One of the things that has been on the roadmap for quite some time but that I have not had time to prioritize yet is to create one or multiple @dnd-kit packages that would export components built on top of the core concepts of @dnd-kit and that could expose concepts such as placeholders.

import {MultipleContainers} from '@dnd-kit/sortable-components';

function App() {
  const [items, setItems] = useState({A: ['A1', 'A2', 'A3'], B: ['B1', 'B2', 'B3']});

  return (
    <MultipleContainers
      items={items}
      onItemsChange={setItems}
      renderContainer={...}
      renderItem={...}
      renderPlaceholder={...}
   />
  )
}

I'm very appreciative of the time and effort you've put into this PR, it looks very polished. In the future I would recommend starting a discussion beforehand just to align on whether or not the functionality you have in mind fits within the goals of the library.

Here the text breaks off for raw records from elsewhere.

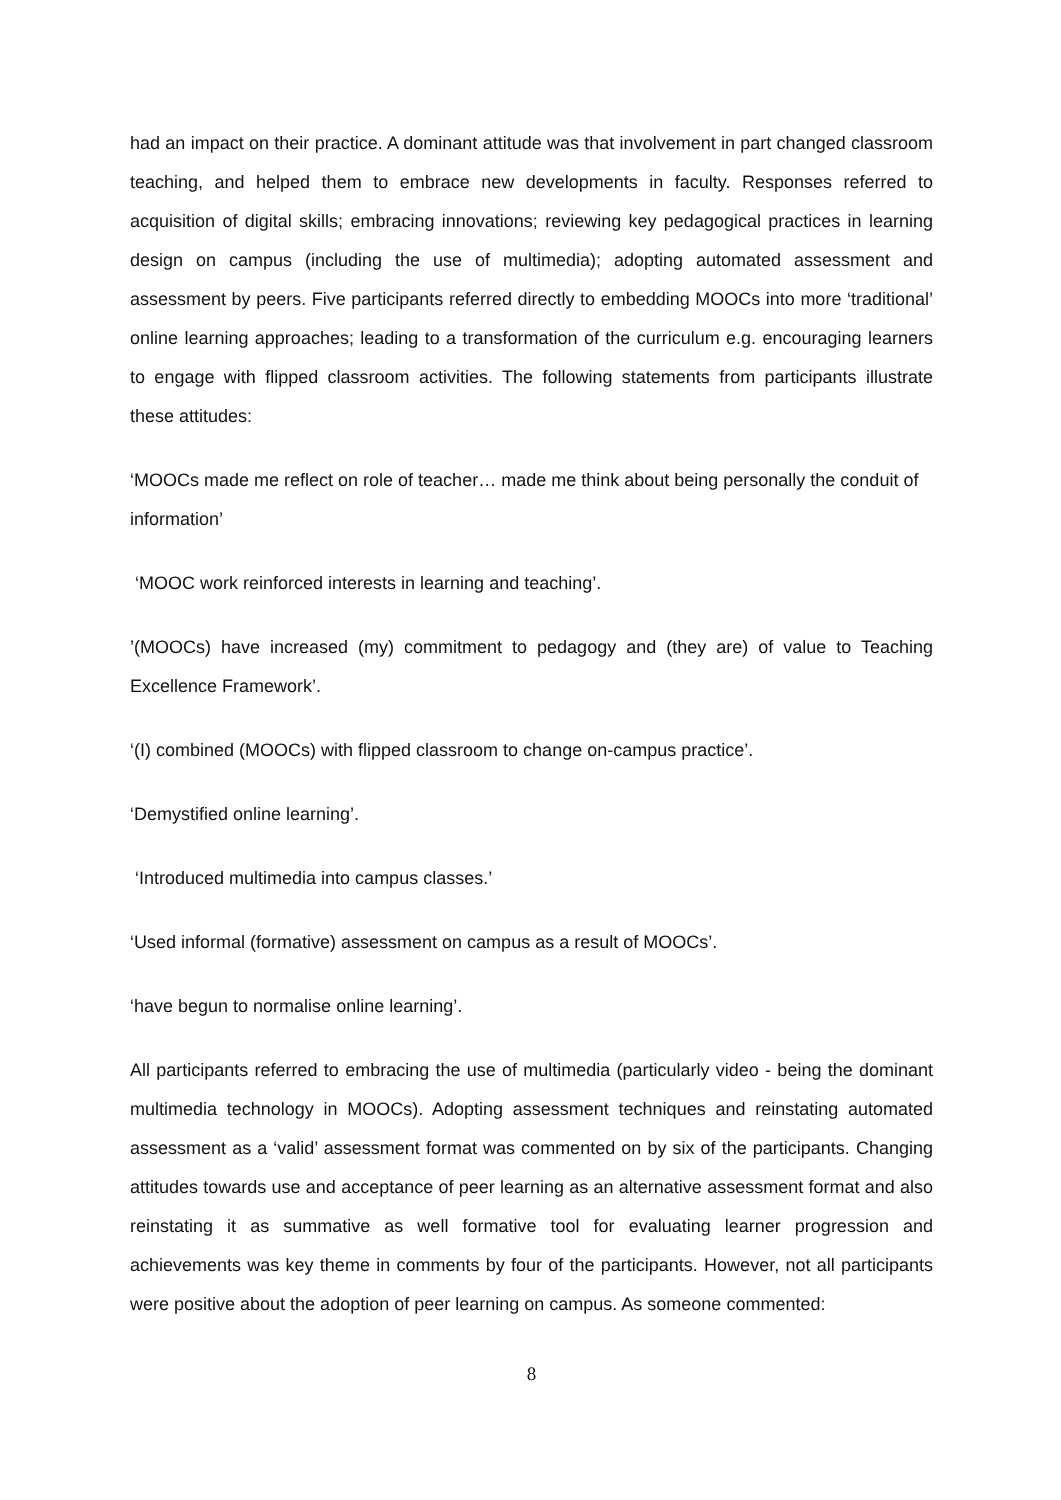had an impact on their practice. A dominant attitude was that involvement in part changed classroom teaching, and helped them to embrace new developments in faculty. Responses referred to acquisition of digital skills; embracing innovations; reviewing key pedagogical practices in learning design on campus (including the use of multimedia); adopting automated assessment and assessment by peers. Five participants referred directly to embedding MOOCs into more ‘traditional’ online learning approaches; leading to a transformation of the curriculum e.g. encouraging learners to engage with flipped classroom activities. The following statements from participants illustrate these attitudes:
‘MOOCs made me reflect on role of teacher… made me think about being personally the conduit of information’
‘MOOC work reinforced interests in learning and teaching’.
’(MOOCs) have increased (my) commitment to pedagogy and (they are) of value to Teaching Excellence Framework’.
‘(I) combined (MOOCs) with flipped classroom to change on-campus practice’.
‘Demystified online learning’.
‘Introduced multimedia into campus classes.’
‘Used informal (formative) assessment on campus as a result of MOOCs’.
‘have begun to normalise online learning’.
All participants referred to embracing the use of multimedia (particularly video - being the dominant multimedia technology in MOOCs). Adopting assessment techniques and reinstating automated assessment as a ‘valid’ assessment format was commented on by six of the participants. Changing attitudes towards use and acceptance of peer learning as an alternative assessment format and also reinstating it as summative as well formative tool for evaluating learner progression and achievements was key theme in comments by four of the participants. However, not all participants were positive about the adoption of peer learning on campus. As someone commented:
8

clauderic avatar May 18 '22 21:05 clauderic

Thanks for the insights @clauderic

I totally agree about the API I used for the demo not being suitable for the existing components.

The code I used for the demo was just meant to show the behavior. I want to built a lot of cool stuff on the basis of @dnd-kit so I needed to better understand the internals, get a feel for it and find out if and how it is able to cover my use cases. A good thing with a working prototype like this is that I can try to refactor it while trying not to break the demo.

I would also prefer to keep the placeholders in a separate package, but I was a bit lost on how the API should ideally look like. The sample code you provided would definitely hit a very common use case so I'm down to offering my help to cover it as a part of the topic as a whole as well. If that scenario can be solved my original one should be no problem as well.

No idea if there's any big obstacles ahead, but at first glance I should be able to refactor the demo code into a component like that. If you don't mind I'll just give it a try again and see how far I get.

If there's additional aspects that are important to you or things that you'd like considered don't hesitate to mention them as well. I know it's a lot of work maintaining a lib like this so my goal is to put some work into this so you don't have to (and ideally ship this feature a bit earlier than would otherwise be possible).